You really never know what you’ll find in a library, as shown by what we stumbled upon in our own collection at Santa Clara University last month:
“One of my staff members stopped me today to show me this picture. Last week an ARS student found a mysterious packet inside a book along with unpleasant staining on the pages. After putting on some gloves they opened it and found this (yes it’s a fish),” tweeted Jennifer Nutefall, The University Librarian at Santa Clara University.
Yes, a fish! More specifically, a sardine. Everyone was so confused — what was that doing in our collection? Thankfully, our Humanities Librarian Leanna Goodwater took one look at the finding and was able to shed some light on the situation:
“That fish (a sardine, by the way) has been in that book for roughly 35-40 years. We thought we had found them all (yes, there were more — in fact, quite a few more), but obviously we missed one,” said Goodwater.

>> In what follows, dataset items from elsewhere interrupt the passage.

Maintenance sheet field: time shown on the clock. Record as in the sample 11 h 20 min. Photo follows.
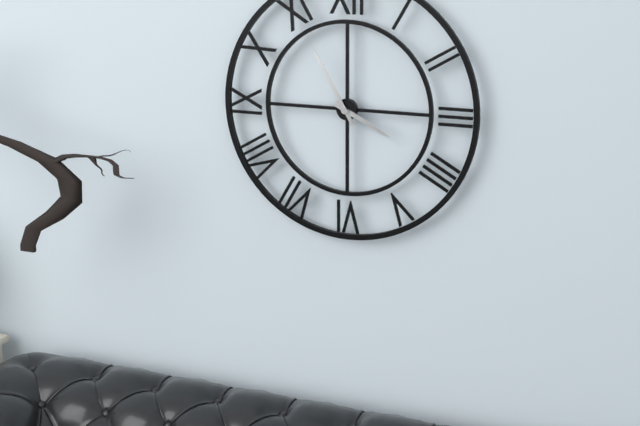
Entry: 3 h 55 min
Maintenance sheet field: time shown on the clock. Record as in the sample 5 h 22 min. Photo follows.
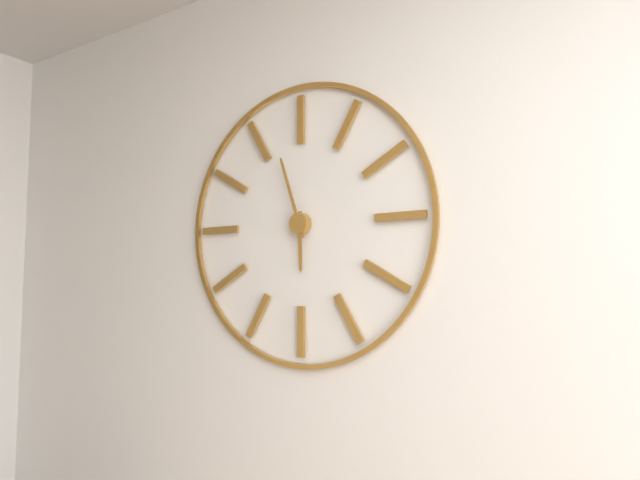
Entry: 5 h 57 min
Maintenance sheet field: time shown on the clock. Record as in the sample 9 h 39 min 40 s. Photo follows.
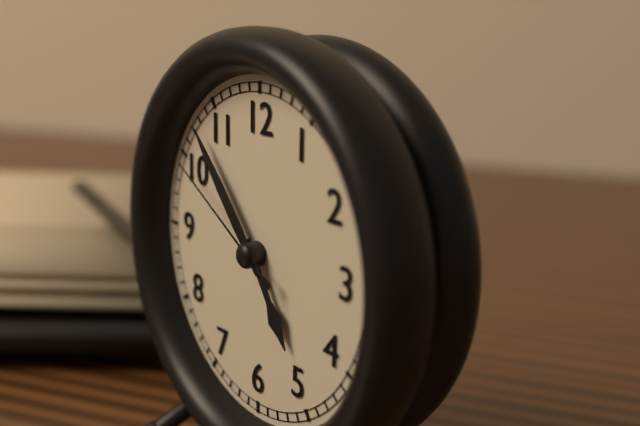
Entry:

“Mystery solved! In the late 70’s or early 80’s SCU had a rivalry with St Mary’s. One evening some St Mary’s students drove here & distributed wrapped sardines through the card catalog & reference books. We thought staff had found all the fish, but it seems that they missed one,” Nutefall said in a follow-up tweet.
Goodwater continues, describing the logistical consequences of St. Mary’s prank:
“Cataloging staff had to open every drawer in the public card catalog (thousands of them) looking for sardines, remove them and the catalog cards on either side, photocopy new cards on cardstock, and refile them in the catalog. Reference librarians and student employees had to hunt through the Reference Collection, looking for books on the shelves that might have a fish inside. There were some telltale clues, and we found most of them within a day or two. However, two or three came to our attention over the next few months. After that, we did think that we had found them all. Alas, we missed one, after all.
“Thank goodness, the St. Mary’s students did not go into our circulating stacks and secrete sardines throughout our entire book collection,” continued Goodwater. “That would have been an even worse nightmare.”
Goodwater also revealed that this wasn’t actually the only time that St. Mary pranked us. Our two schools used to have a huge rivalry because of football, culminating in the Little Big Game each year, but that fizzled away once the football program was shut down. The year after the sardine prank, St. Mary’s struck again:
“St. Mary’s students let white lab mice loose in the book stacks in the lower level of the Orradre building [the old library]. That was less expensive and disruptive (except, of course, for our screaming students), because all we had to do was catch the mice and take them out of the building. The poor animals were timid and terrified, and it was fairly easy to capture them.
“After the long drive down from Moraga stuffed in a backpack (we were pretty sure that was how they had been sneaked into the building), they were traumatized,” continued Goodwater. “That’s what angered me most about that ‘prank.’ It was animal cruelty plain and simple, and it bothered me a lot that students would treat helpless animals like that and think it was funny.”
Goodwater speculates that our biology department likely took the mice once they were collected from the library, but she wasn’t positive.
After hearing what St. Mary’s did to us, the big question remains: did Santa Clara ever retaliate? Goodwater doesn’t think so.
“I asked around amongst students to find out what our students did to St. Mary’s before the big game, but all I ever heard was that some SCU students went up one year and stole St. Mary’s goalposts off the football field. At least that was related closely to the football game. As far as I ever learned, our students never targeted St. Mary’s library in retaliation.”
So, keep your eyes out! You never know what you may find in the library.